Nevada loses 400 solar jobs, but more projects planned in Nye County

CARSON CITY — Nevada lost more than 2,500 rooftop solar installation jobs in 2016 after state utility regulators imposed new, less favorable net metering rates that slowed the industry to a crawl, a report released Tuesday shows.

But a silver lining in the report from The Solar Foundation shows the state lost only about 400 solar jobs overall. Nevada gained jobs in other areas, primarily in larger solar project development, to offset the rooftop solar losses.

The 400 lost jobs are a 4 percent decrease, from 8,764 jobs in 2015 to 8,371 jobs in 2016.

In the rooftop solar sector, Nevada saw a 32 percent job loss in 2016, from 8,285 jobs to 5,598.

Even with the loss of the rooftop solar installation jobs, Nevada in 2016 ranked fourth nationally in the number of solar jobs and second in the number of solar jobs per capita. Nevada had the third largest number of solar jobs among all states in the 2015 report and the most solar jobs per capita.

This is against a backdrop of 24 percent growth nationwide that pushed American solar employment over 260,000 jobs last year, according to the 2016 National Solar Jobs Census.

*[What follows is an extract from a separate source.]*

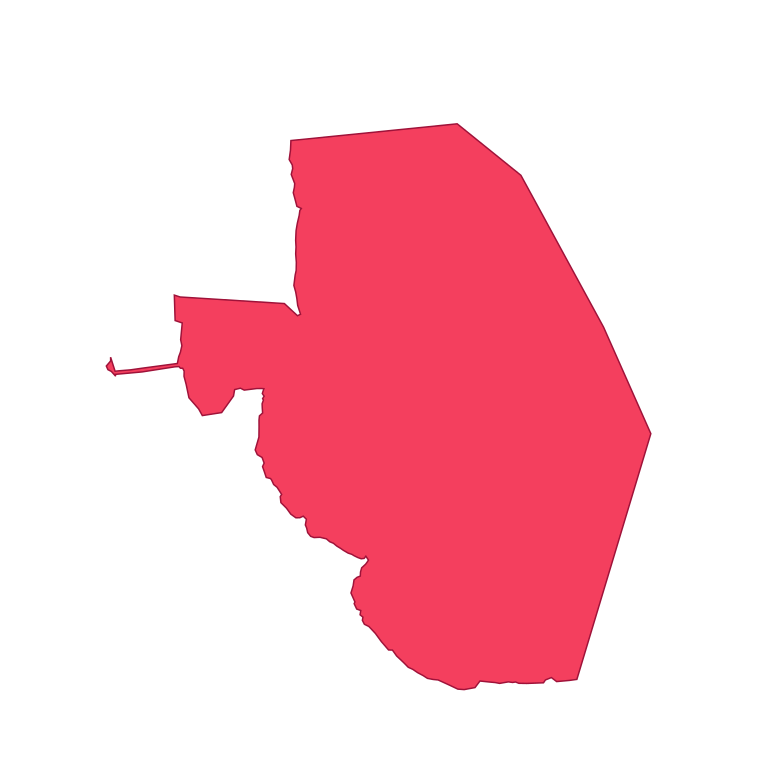 the district of Ngetkib, Palau, rotated 17°
{"feature_id": "81905179B7485238607741", "entity_name": "Ngetkib", "entity_type": "district", "adm_level": 2, "iso_a3": "PLW", "parent_name": "Palau", "parent_adm1": "", "projection": "orthographic", "projection_center": [134.51, 7.364], "detail": "fine", "context": "isolated", "style": "filled", "palette": "rose", "viewbox_px": 768, "rotation_deg": 17, "n_neighbors": 0, "source": "geoboundaries", "source_scale": "gbopen_adm2", "svg_char_len": 2342}
<svg xmlns="http://www.w3.org/2000/svg" viewBox="0 0 768 768"><g transform="rotate(17 384 384)"><path d="M223.8,178.4L226.2,187.7L227.7,197.1L232.2,201.3L233.7,204.7L234.0,210.7L240.0,218.4L240.8,222.1L241.3,227.6L244.6,232.8L248.8,239.6L253.6,240.3L252.8,242.7L253.6,247.6L254.1,255.3L254.4,257.9L255.1,263.1L257.5,272.4L259.8,278.7L261.5,285.4L264.6,293.3L266.8,301.1L267.2,305.8L269.0,316.1L272.7,321.9L275.7,327.8L278.5,334.1L283.8,341.7L281.3,344.0L265.2,336.2L163.6,360.4L157.5,360.3L165.7,384.4L173.2,384.6L176.6,401.1L179.5,406.4L180.0,413.1L179.7,418.0L180.4,424.8L148.1,439.6L137.4,444.6L126.6,448.9L123.1,450.4L114.7,438.3L115.6,441.1L115.8,442.0L113.2,448.0L115.8,451.0L119.6,451.7L120.4,452.2L125.1,455.0L124.1,453.4L149.1,443.2L179.0,428.7L182.8,427.3L184.7,428.4L186.9,427.8L189.1,430.1L190.5,435.1L194.9,442.2L201.5,454.2L214.0,462.0L219.5,467.3L237.1,458.8L243.6,439.5L242.8,433.0L247.9,430.0L252.1,430.7L263.5,425.6L268.2,424.1L270.5,423.6L270.4,428.7L272.9,430.7L272.2,433.5L273.4,434.6L273.2,438.5L274.7,442.8L276.4,447.2L274.2,450.9L275.0,455.0L277.0,461.4L279.9,471.3L280.1,484.7L283.5,488.6L286.4,489.3L288.9,489.9L292.5,494.7L292.0,498.5L294.8,502.3L298.7,507.8L303.1,507.6L304.5,508.6L307.9,512.4L311.9,514.0L318.4,519.5L317.7,522.0L320.1,527.6L327.1,531.3L332.9,535.7L338.8,537.7L342.6,536.5L345.4,534.0L349.3,536.0L350.0,541.8L352.1,544.3L354.5,548.5L358.4,551.1L362.0,551.3L367.6,549.3L371.2,549.1L374.2,548.9L378.2,550.7L382.2,551.1L386.3,552.8L390.6,553.9L393.7,554.9L399.1,556.2L403.1,556.3L405.3,556.9L409.6,557.6L413.3,557.8L416.0,556.6L417.0,554.0L420.6,556.9L420.0,559.2L419.1,561.7L416.4,566.3L416.5,570.7L417.5,574.6L414.8,576.7L412.6,580.1L413.5,586.1L413.5,593.5L419.9,600.9L419.7,602.8L423.7,607.2L428.0,607.4L428.6,611.7L432.0,613.1L432.4,616.3L435.5,619.5L440.4,620.3L448.6,625.0L456.9,631.2L466.1,637.0L469.9,636.0L475.6,640.4L483.9,644.5L490.0,647.8L495.1,648.5L500.5,650.2L506.7,651.4L511.6,652.8L517.3,652.2L522.3,651.2L535.1,652.9L543.8,654.2L550.0,652.8L559.8,647.7L562.6,640.0L572.3,638.1L577.6,637.0L582.1,636.5L590.0,632.5L594.3,631.8L596.9,630.5L600.4,630.8L608.1,628.6L623.9,623.1L624.9,619.8L629.9,615.8L636.1,618.1L648.1,613.2L654.8,610.1L653.7,353.5L577.4,265.5L521.9,211.1L482.1,172.0L453.9,144.4L377.9,113.8L223.8,178.4Z" fill="#f43f5e" stroke="#9f1239" stroke-width="1.5"/></g></svg>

“With a near tripling of solar jobs since 2010, the solar industry is an American success story that has created hundreds of thousands of well-paying jobs,” said Andrea Luecke, president and executive director of The Solar Foundation.

But Luecke said the net metering policy decision in Nevada is catching up with the industry this year. Only two states are expecting to see declines in solar growth this year, and Nevada leads the way with a drop of 22.3 percent.

The Nevada Public Utilities Commission changed the net metering rate for rooftop solar customers effective Jan. 1, 2016. The decision came following direction from the 2015 Legislature to examine whether a separate rate class of customers was needed to resolve any questions of any subsidy to rooftop solar from nonsolar customers.

A subsidy was identified and the new net metering rates were approved to address it. Existing rooftop solar customers were later grandfathered in under the original, more favorable rates.

The result saw large national rooftop solar companies leave the state since the benefits of the systems were no longer adequate to make the financial investment worthwhile.

Green energy policies, including net metering, are likely to emerge as issues at the 2017 legislative session. Nearly a dozen energy-related bills have been requested so far.

The National Solar Jobs Census 2016 is The Solar Foundation’s seventh annual report on the solar workforce nationwide and by state.

In Pahrump, a 15-megawatt community solar project went online in September. The plant with 54,000 photovoltaic panels, occupies over 80 acres is a partnership between Valley Electric Association and Bombard Renewable Energy, a division of Bombard Electric, LLC, an indirect, wholly-owned subsidiary of MDU Resources Group, Inc., a Nevada-based company.

In October, SolarReserve announced plans to build a second solar plant in Nye County, one featuring 10 towers projected to create about 3,000 construction jobs through a five-to-seven-year project valued at more than $5 billion.

The company built and operates Crescent Dunes solar plant outside Tonopah.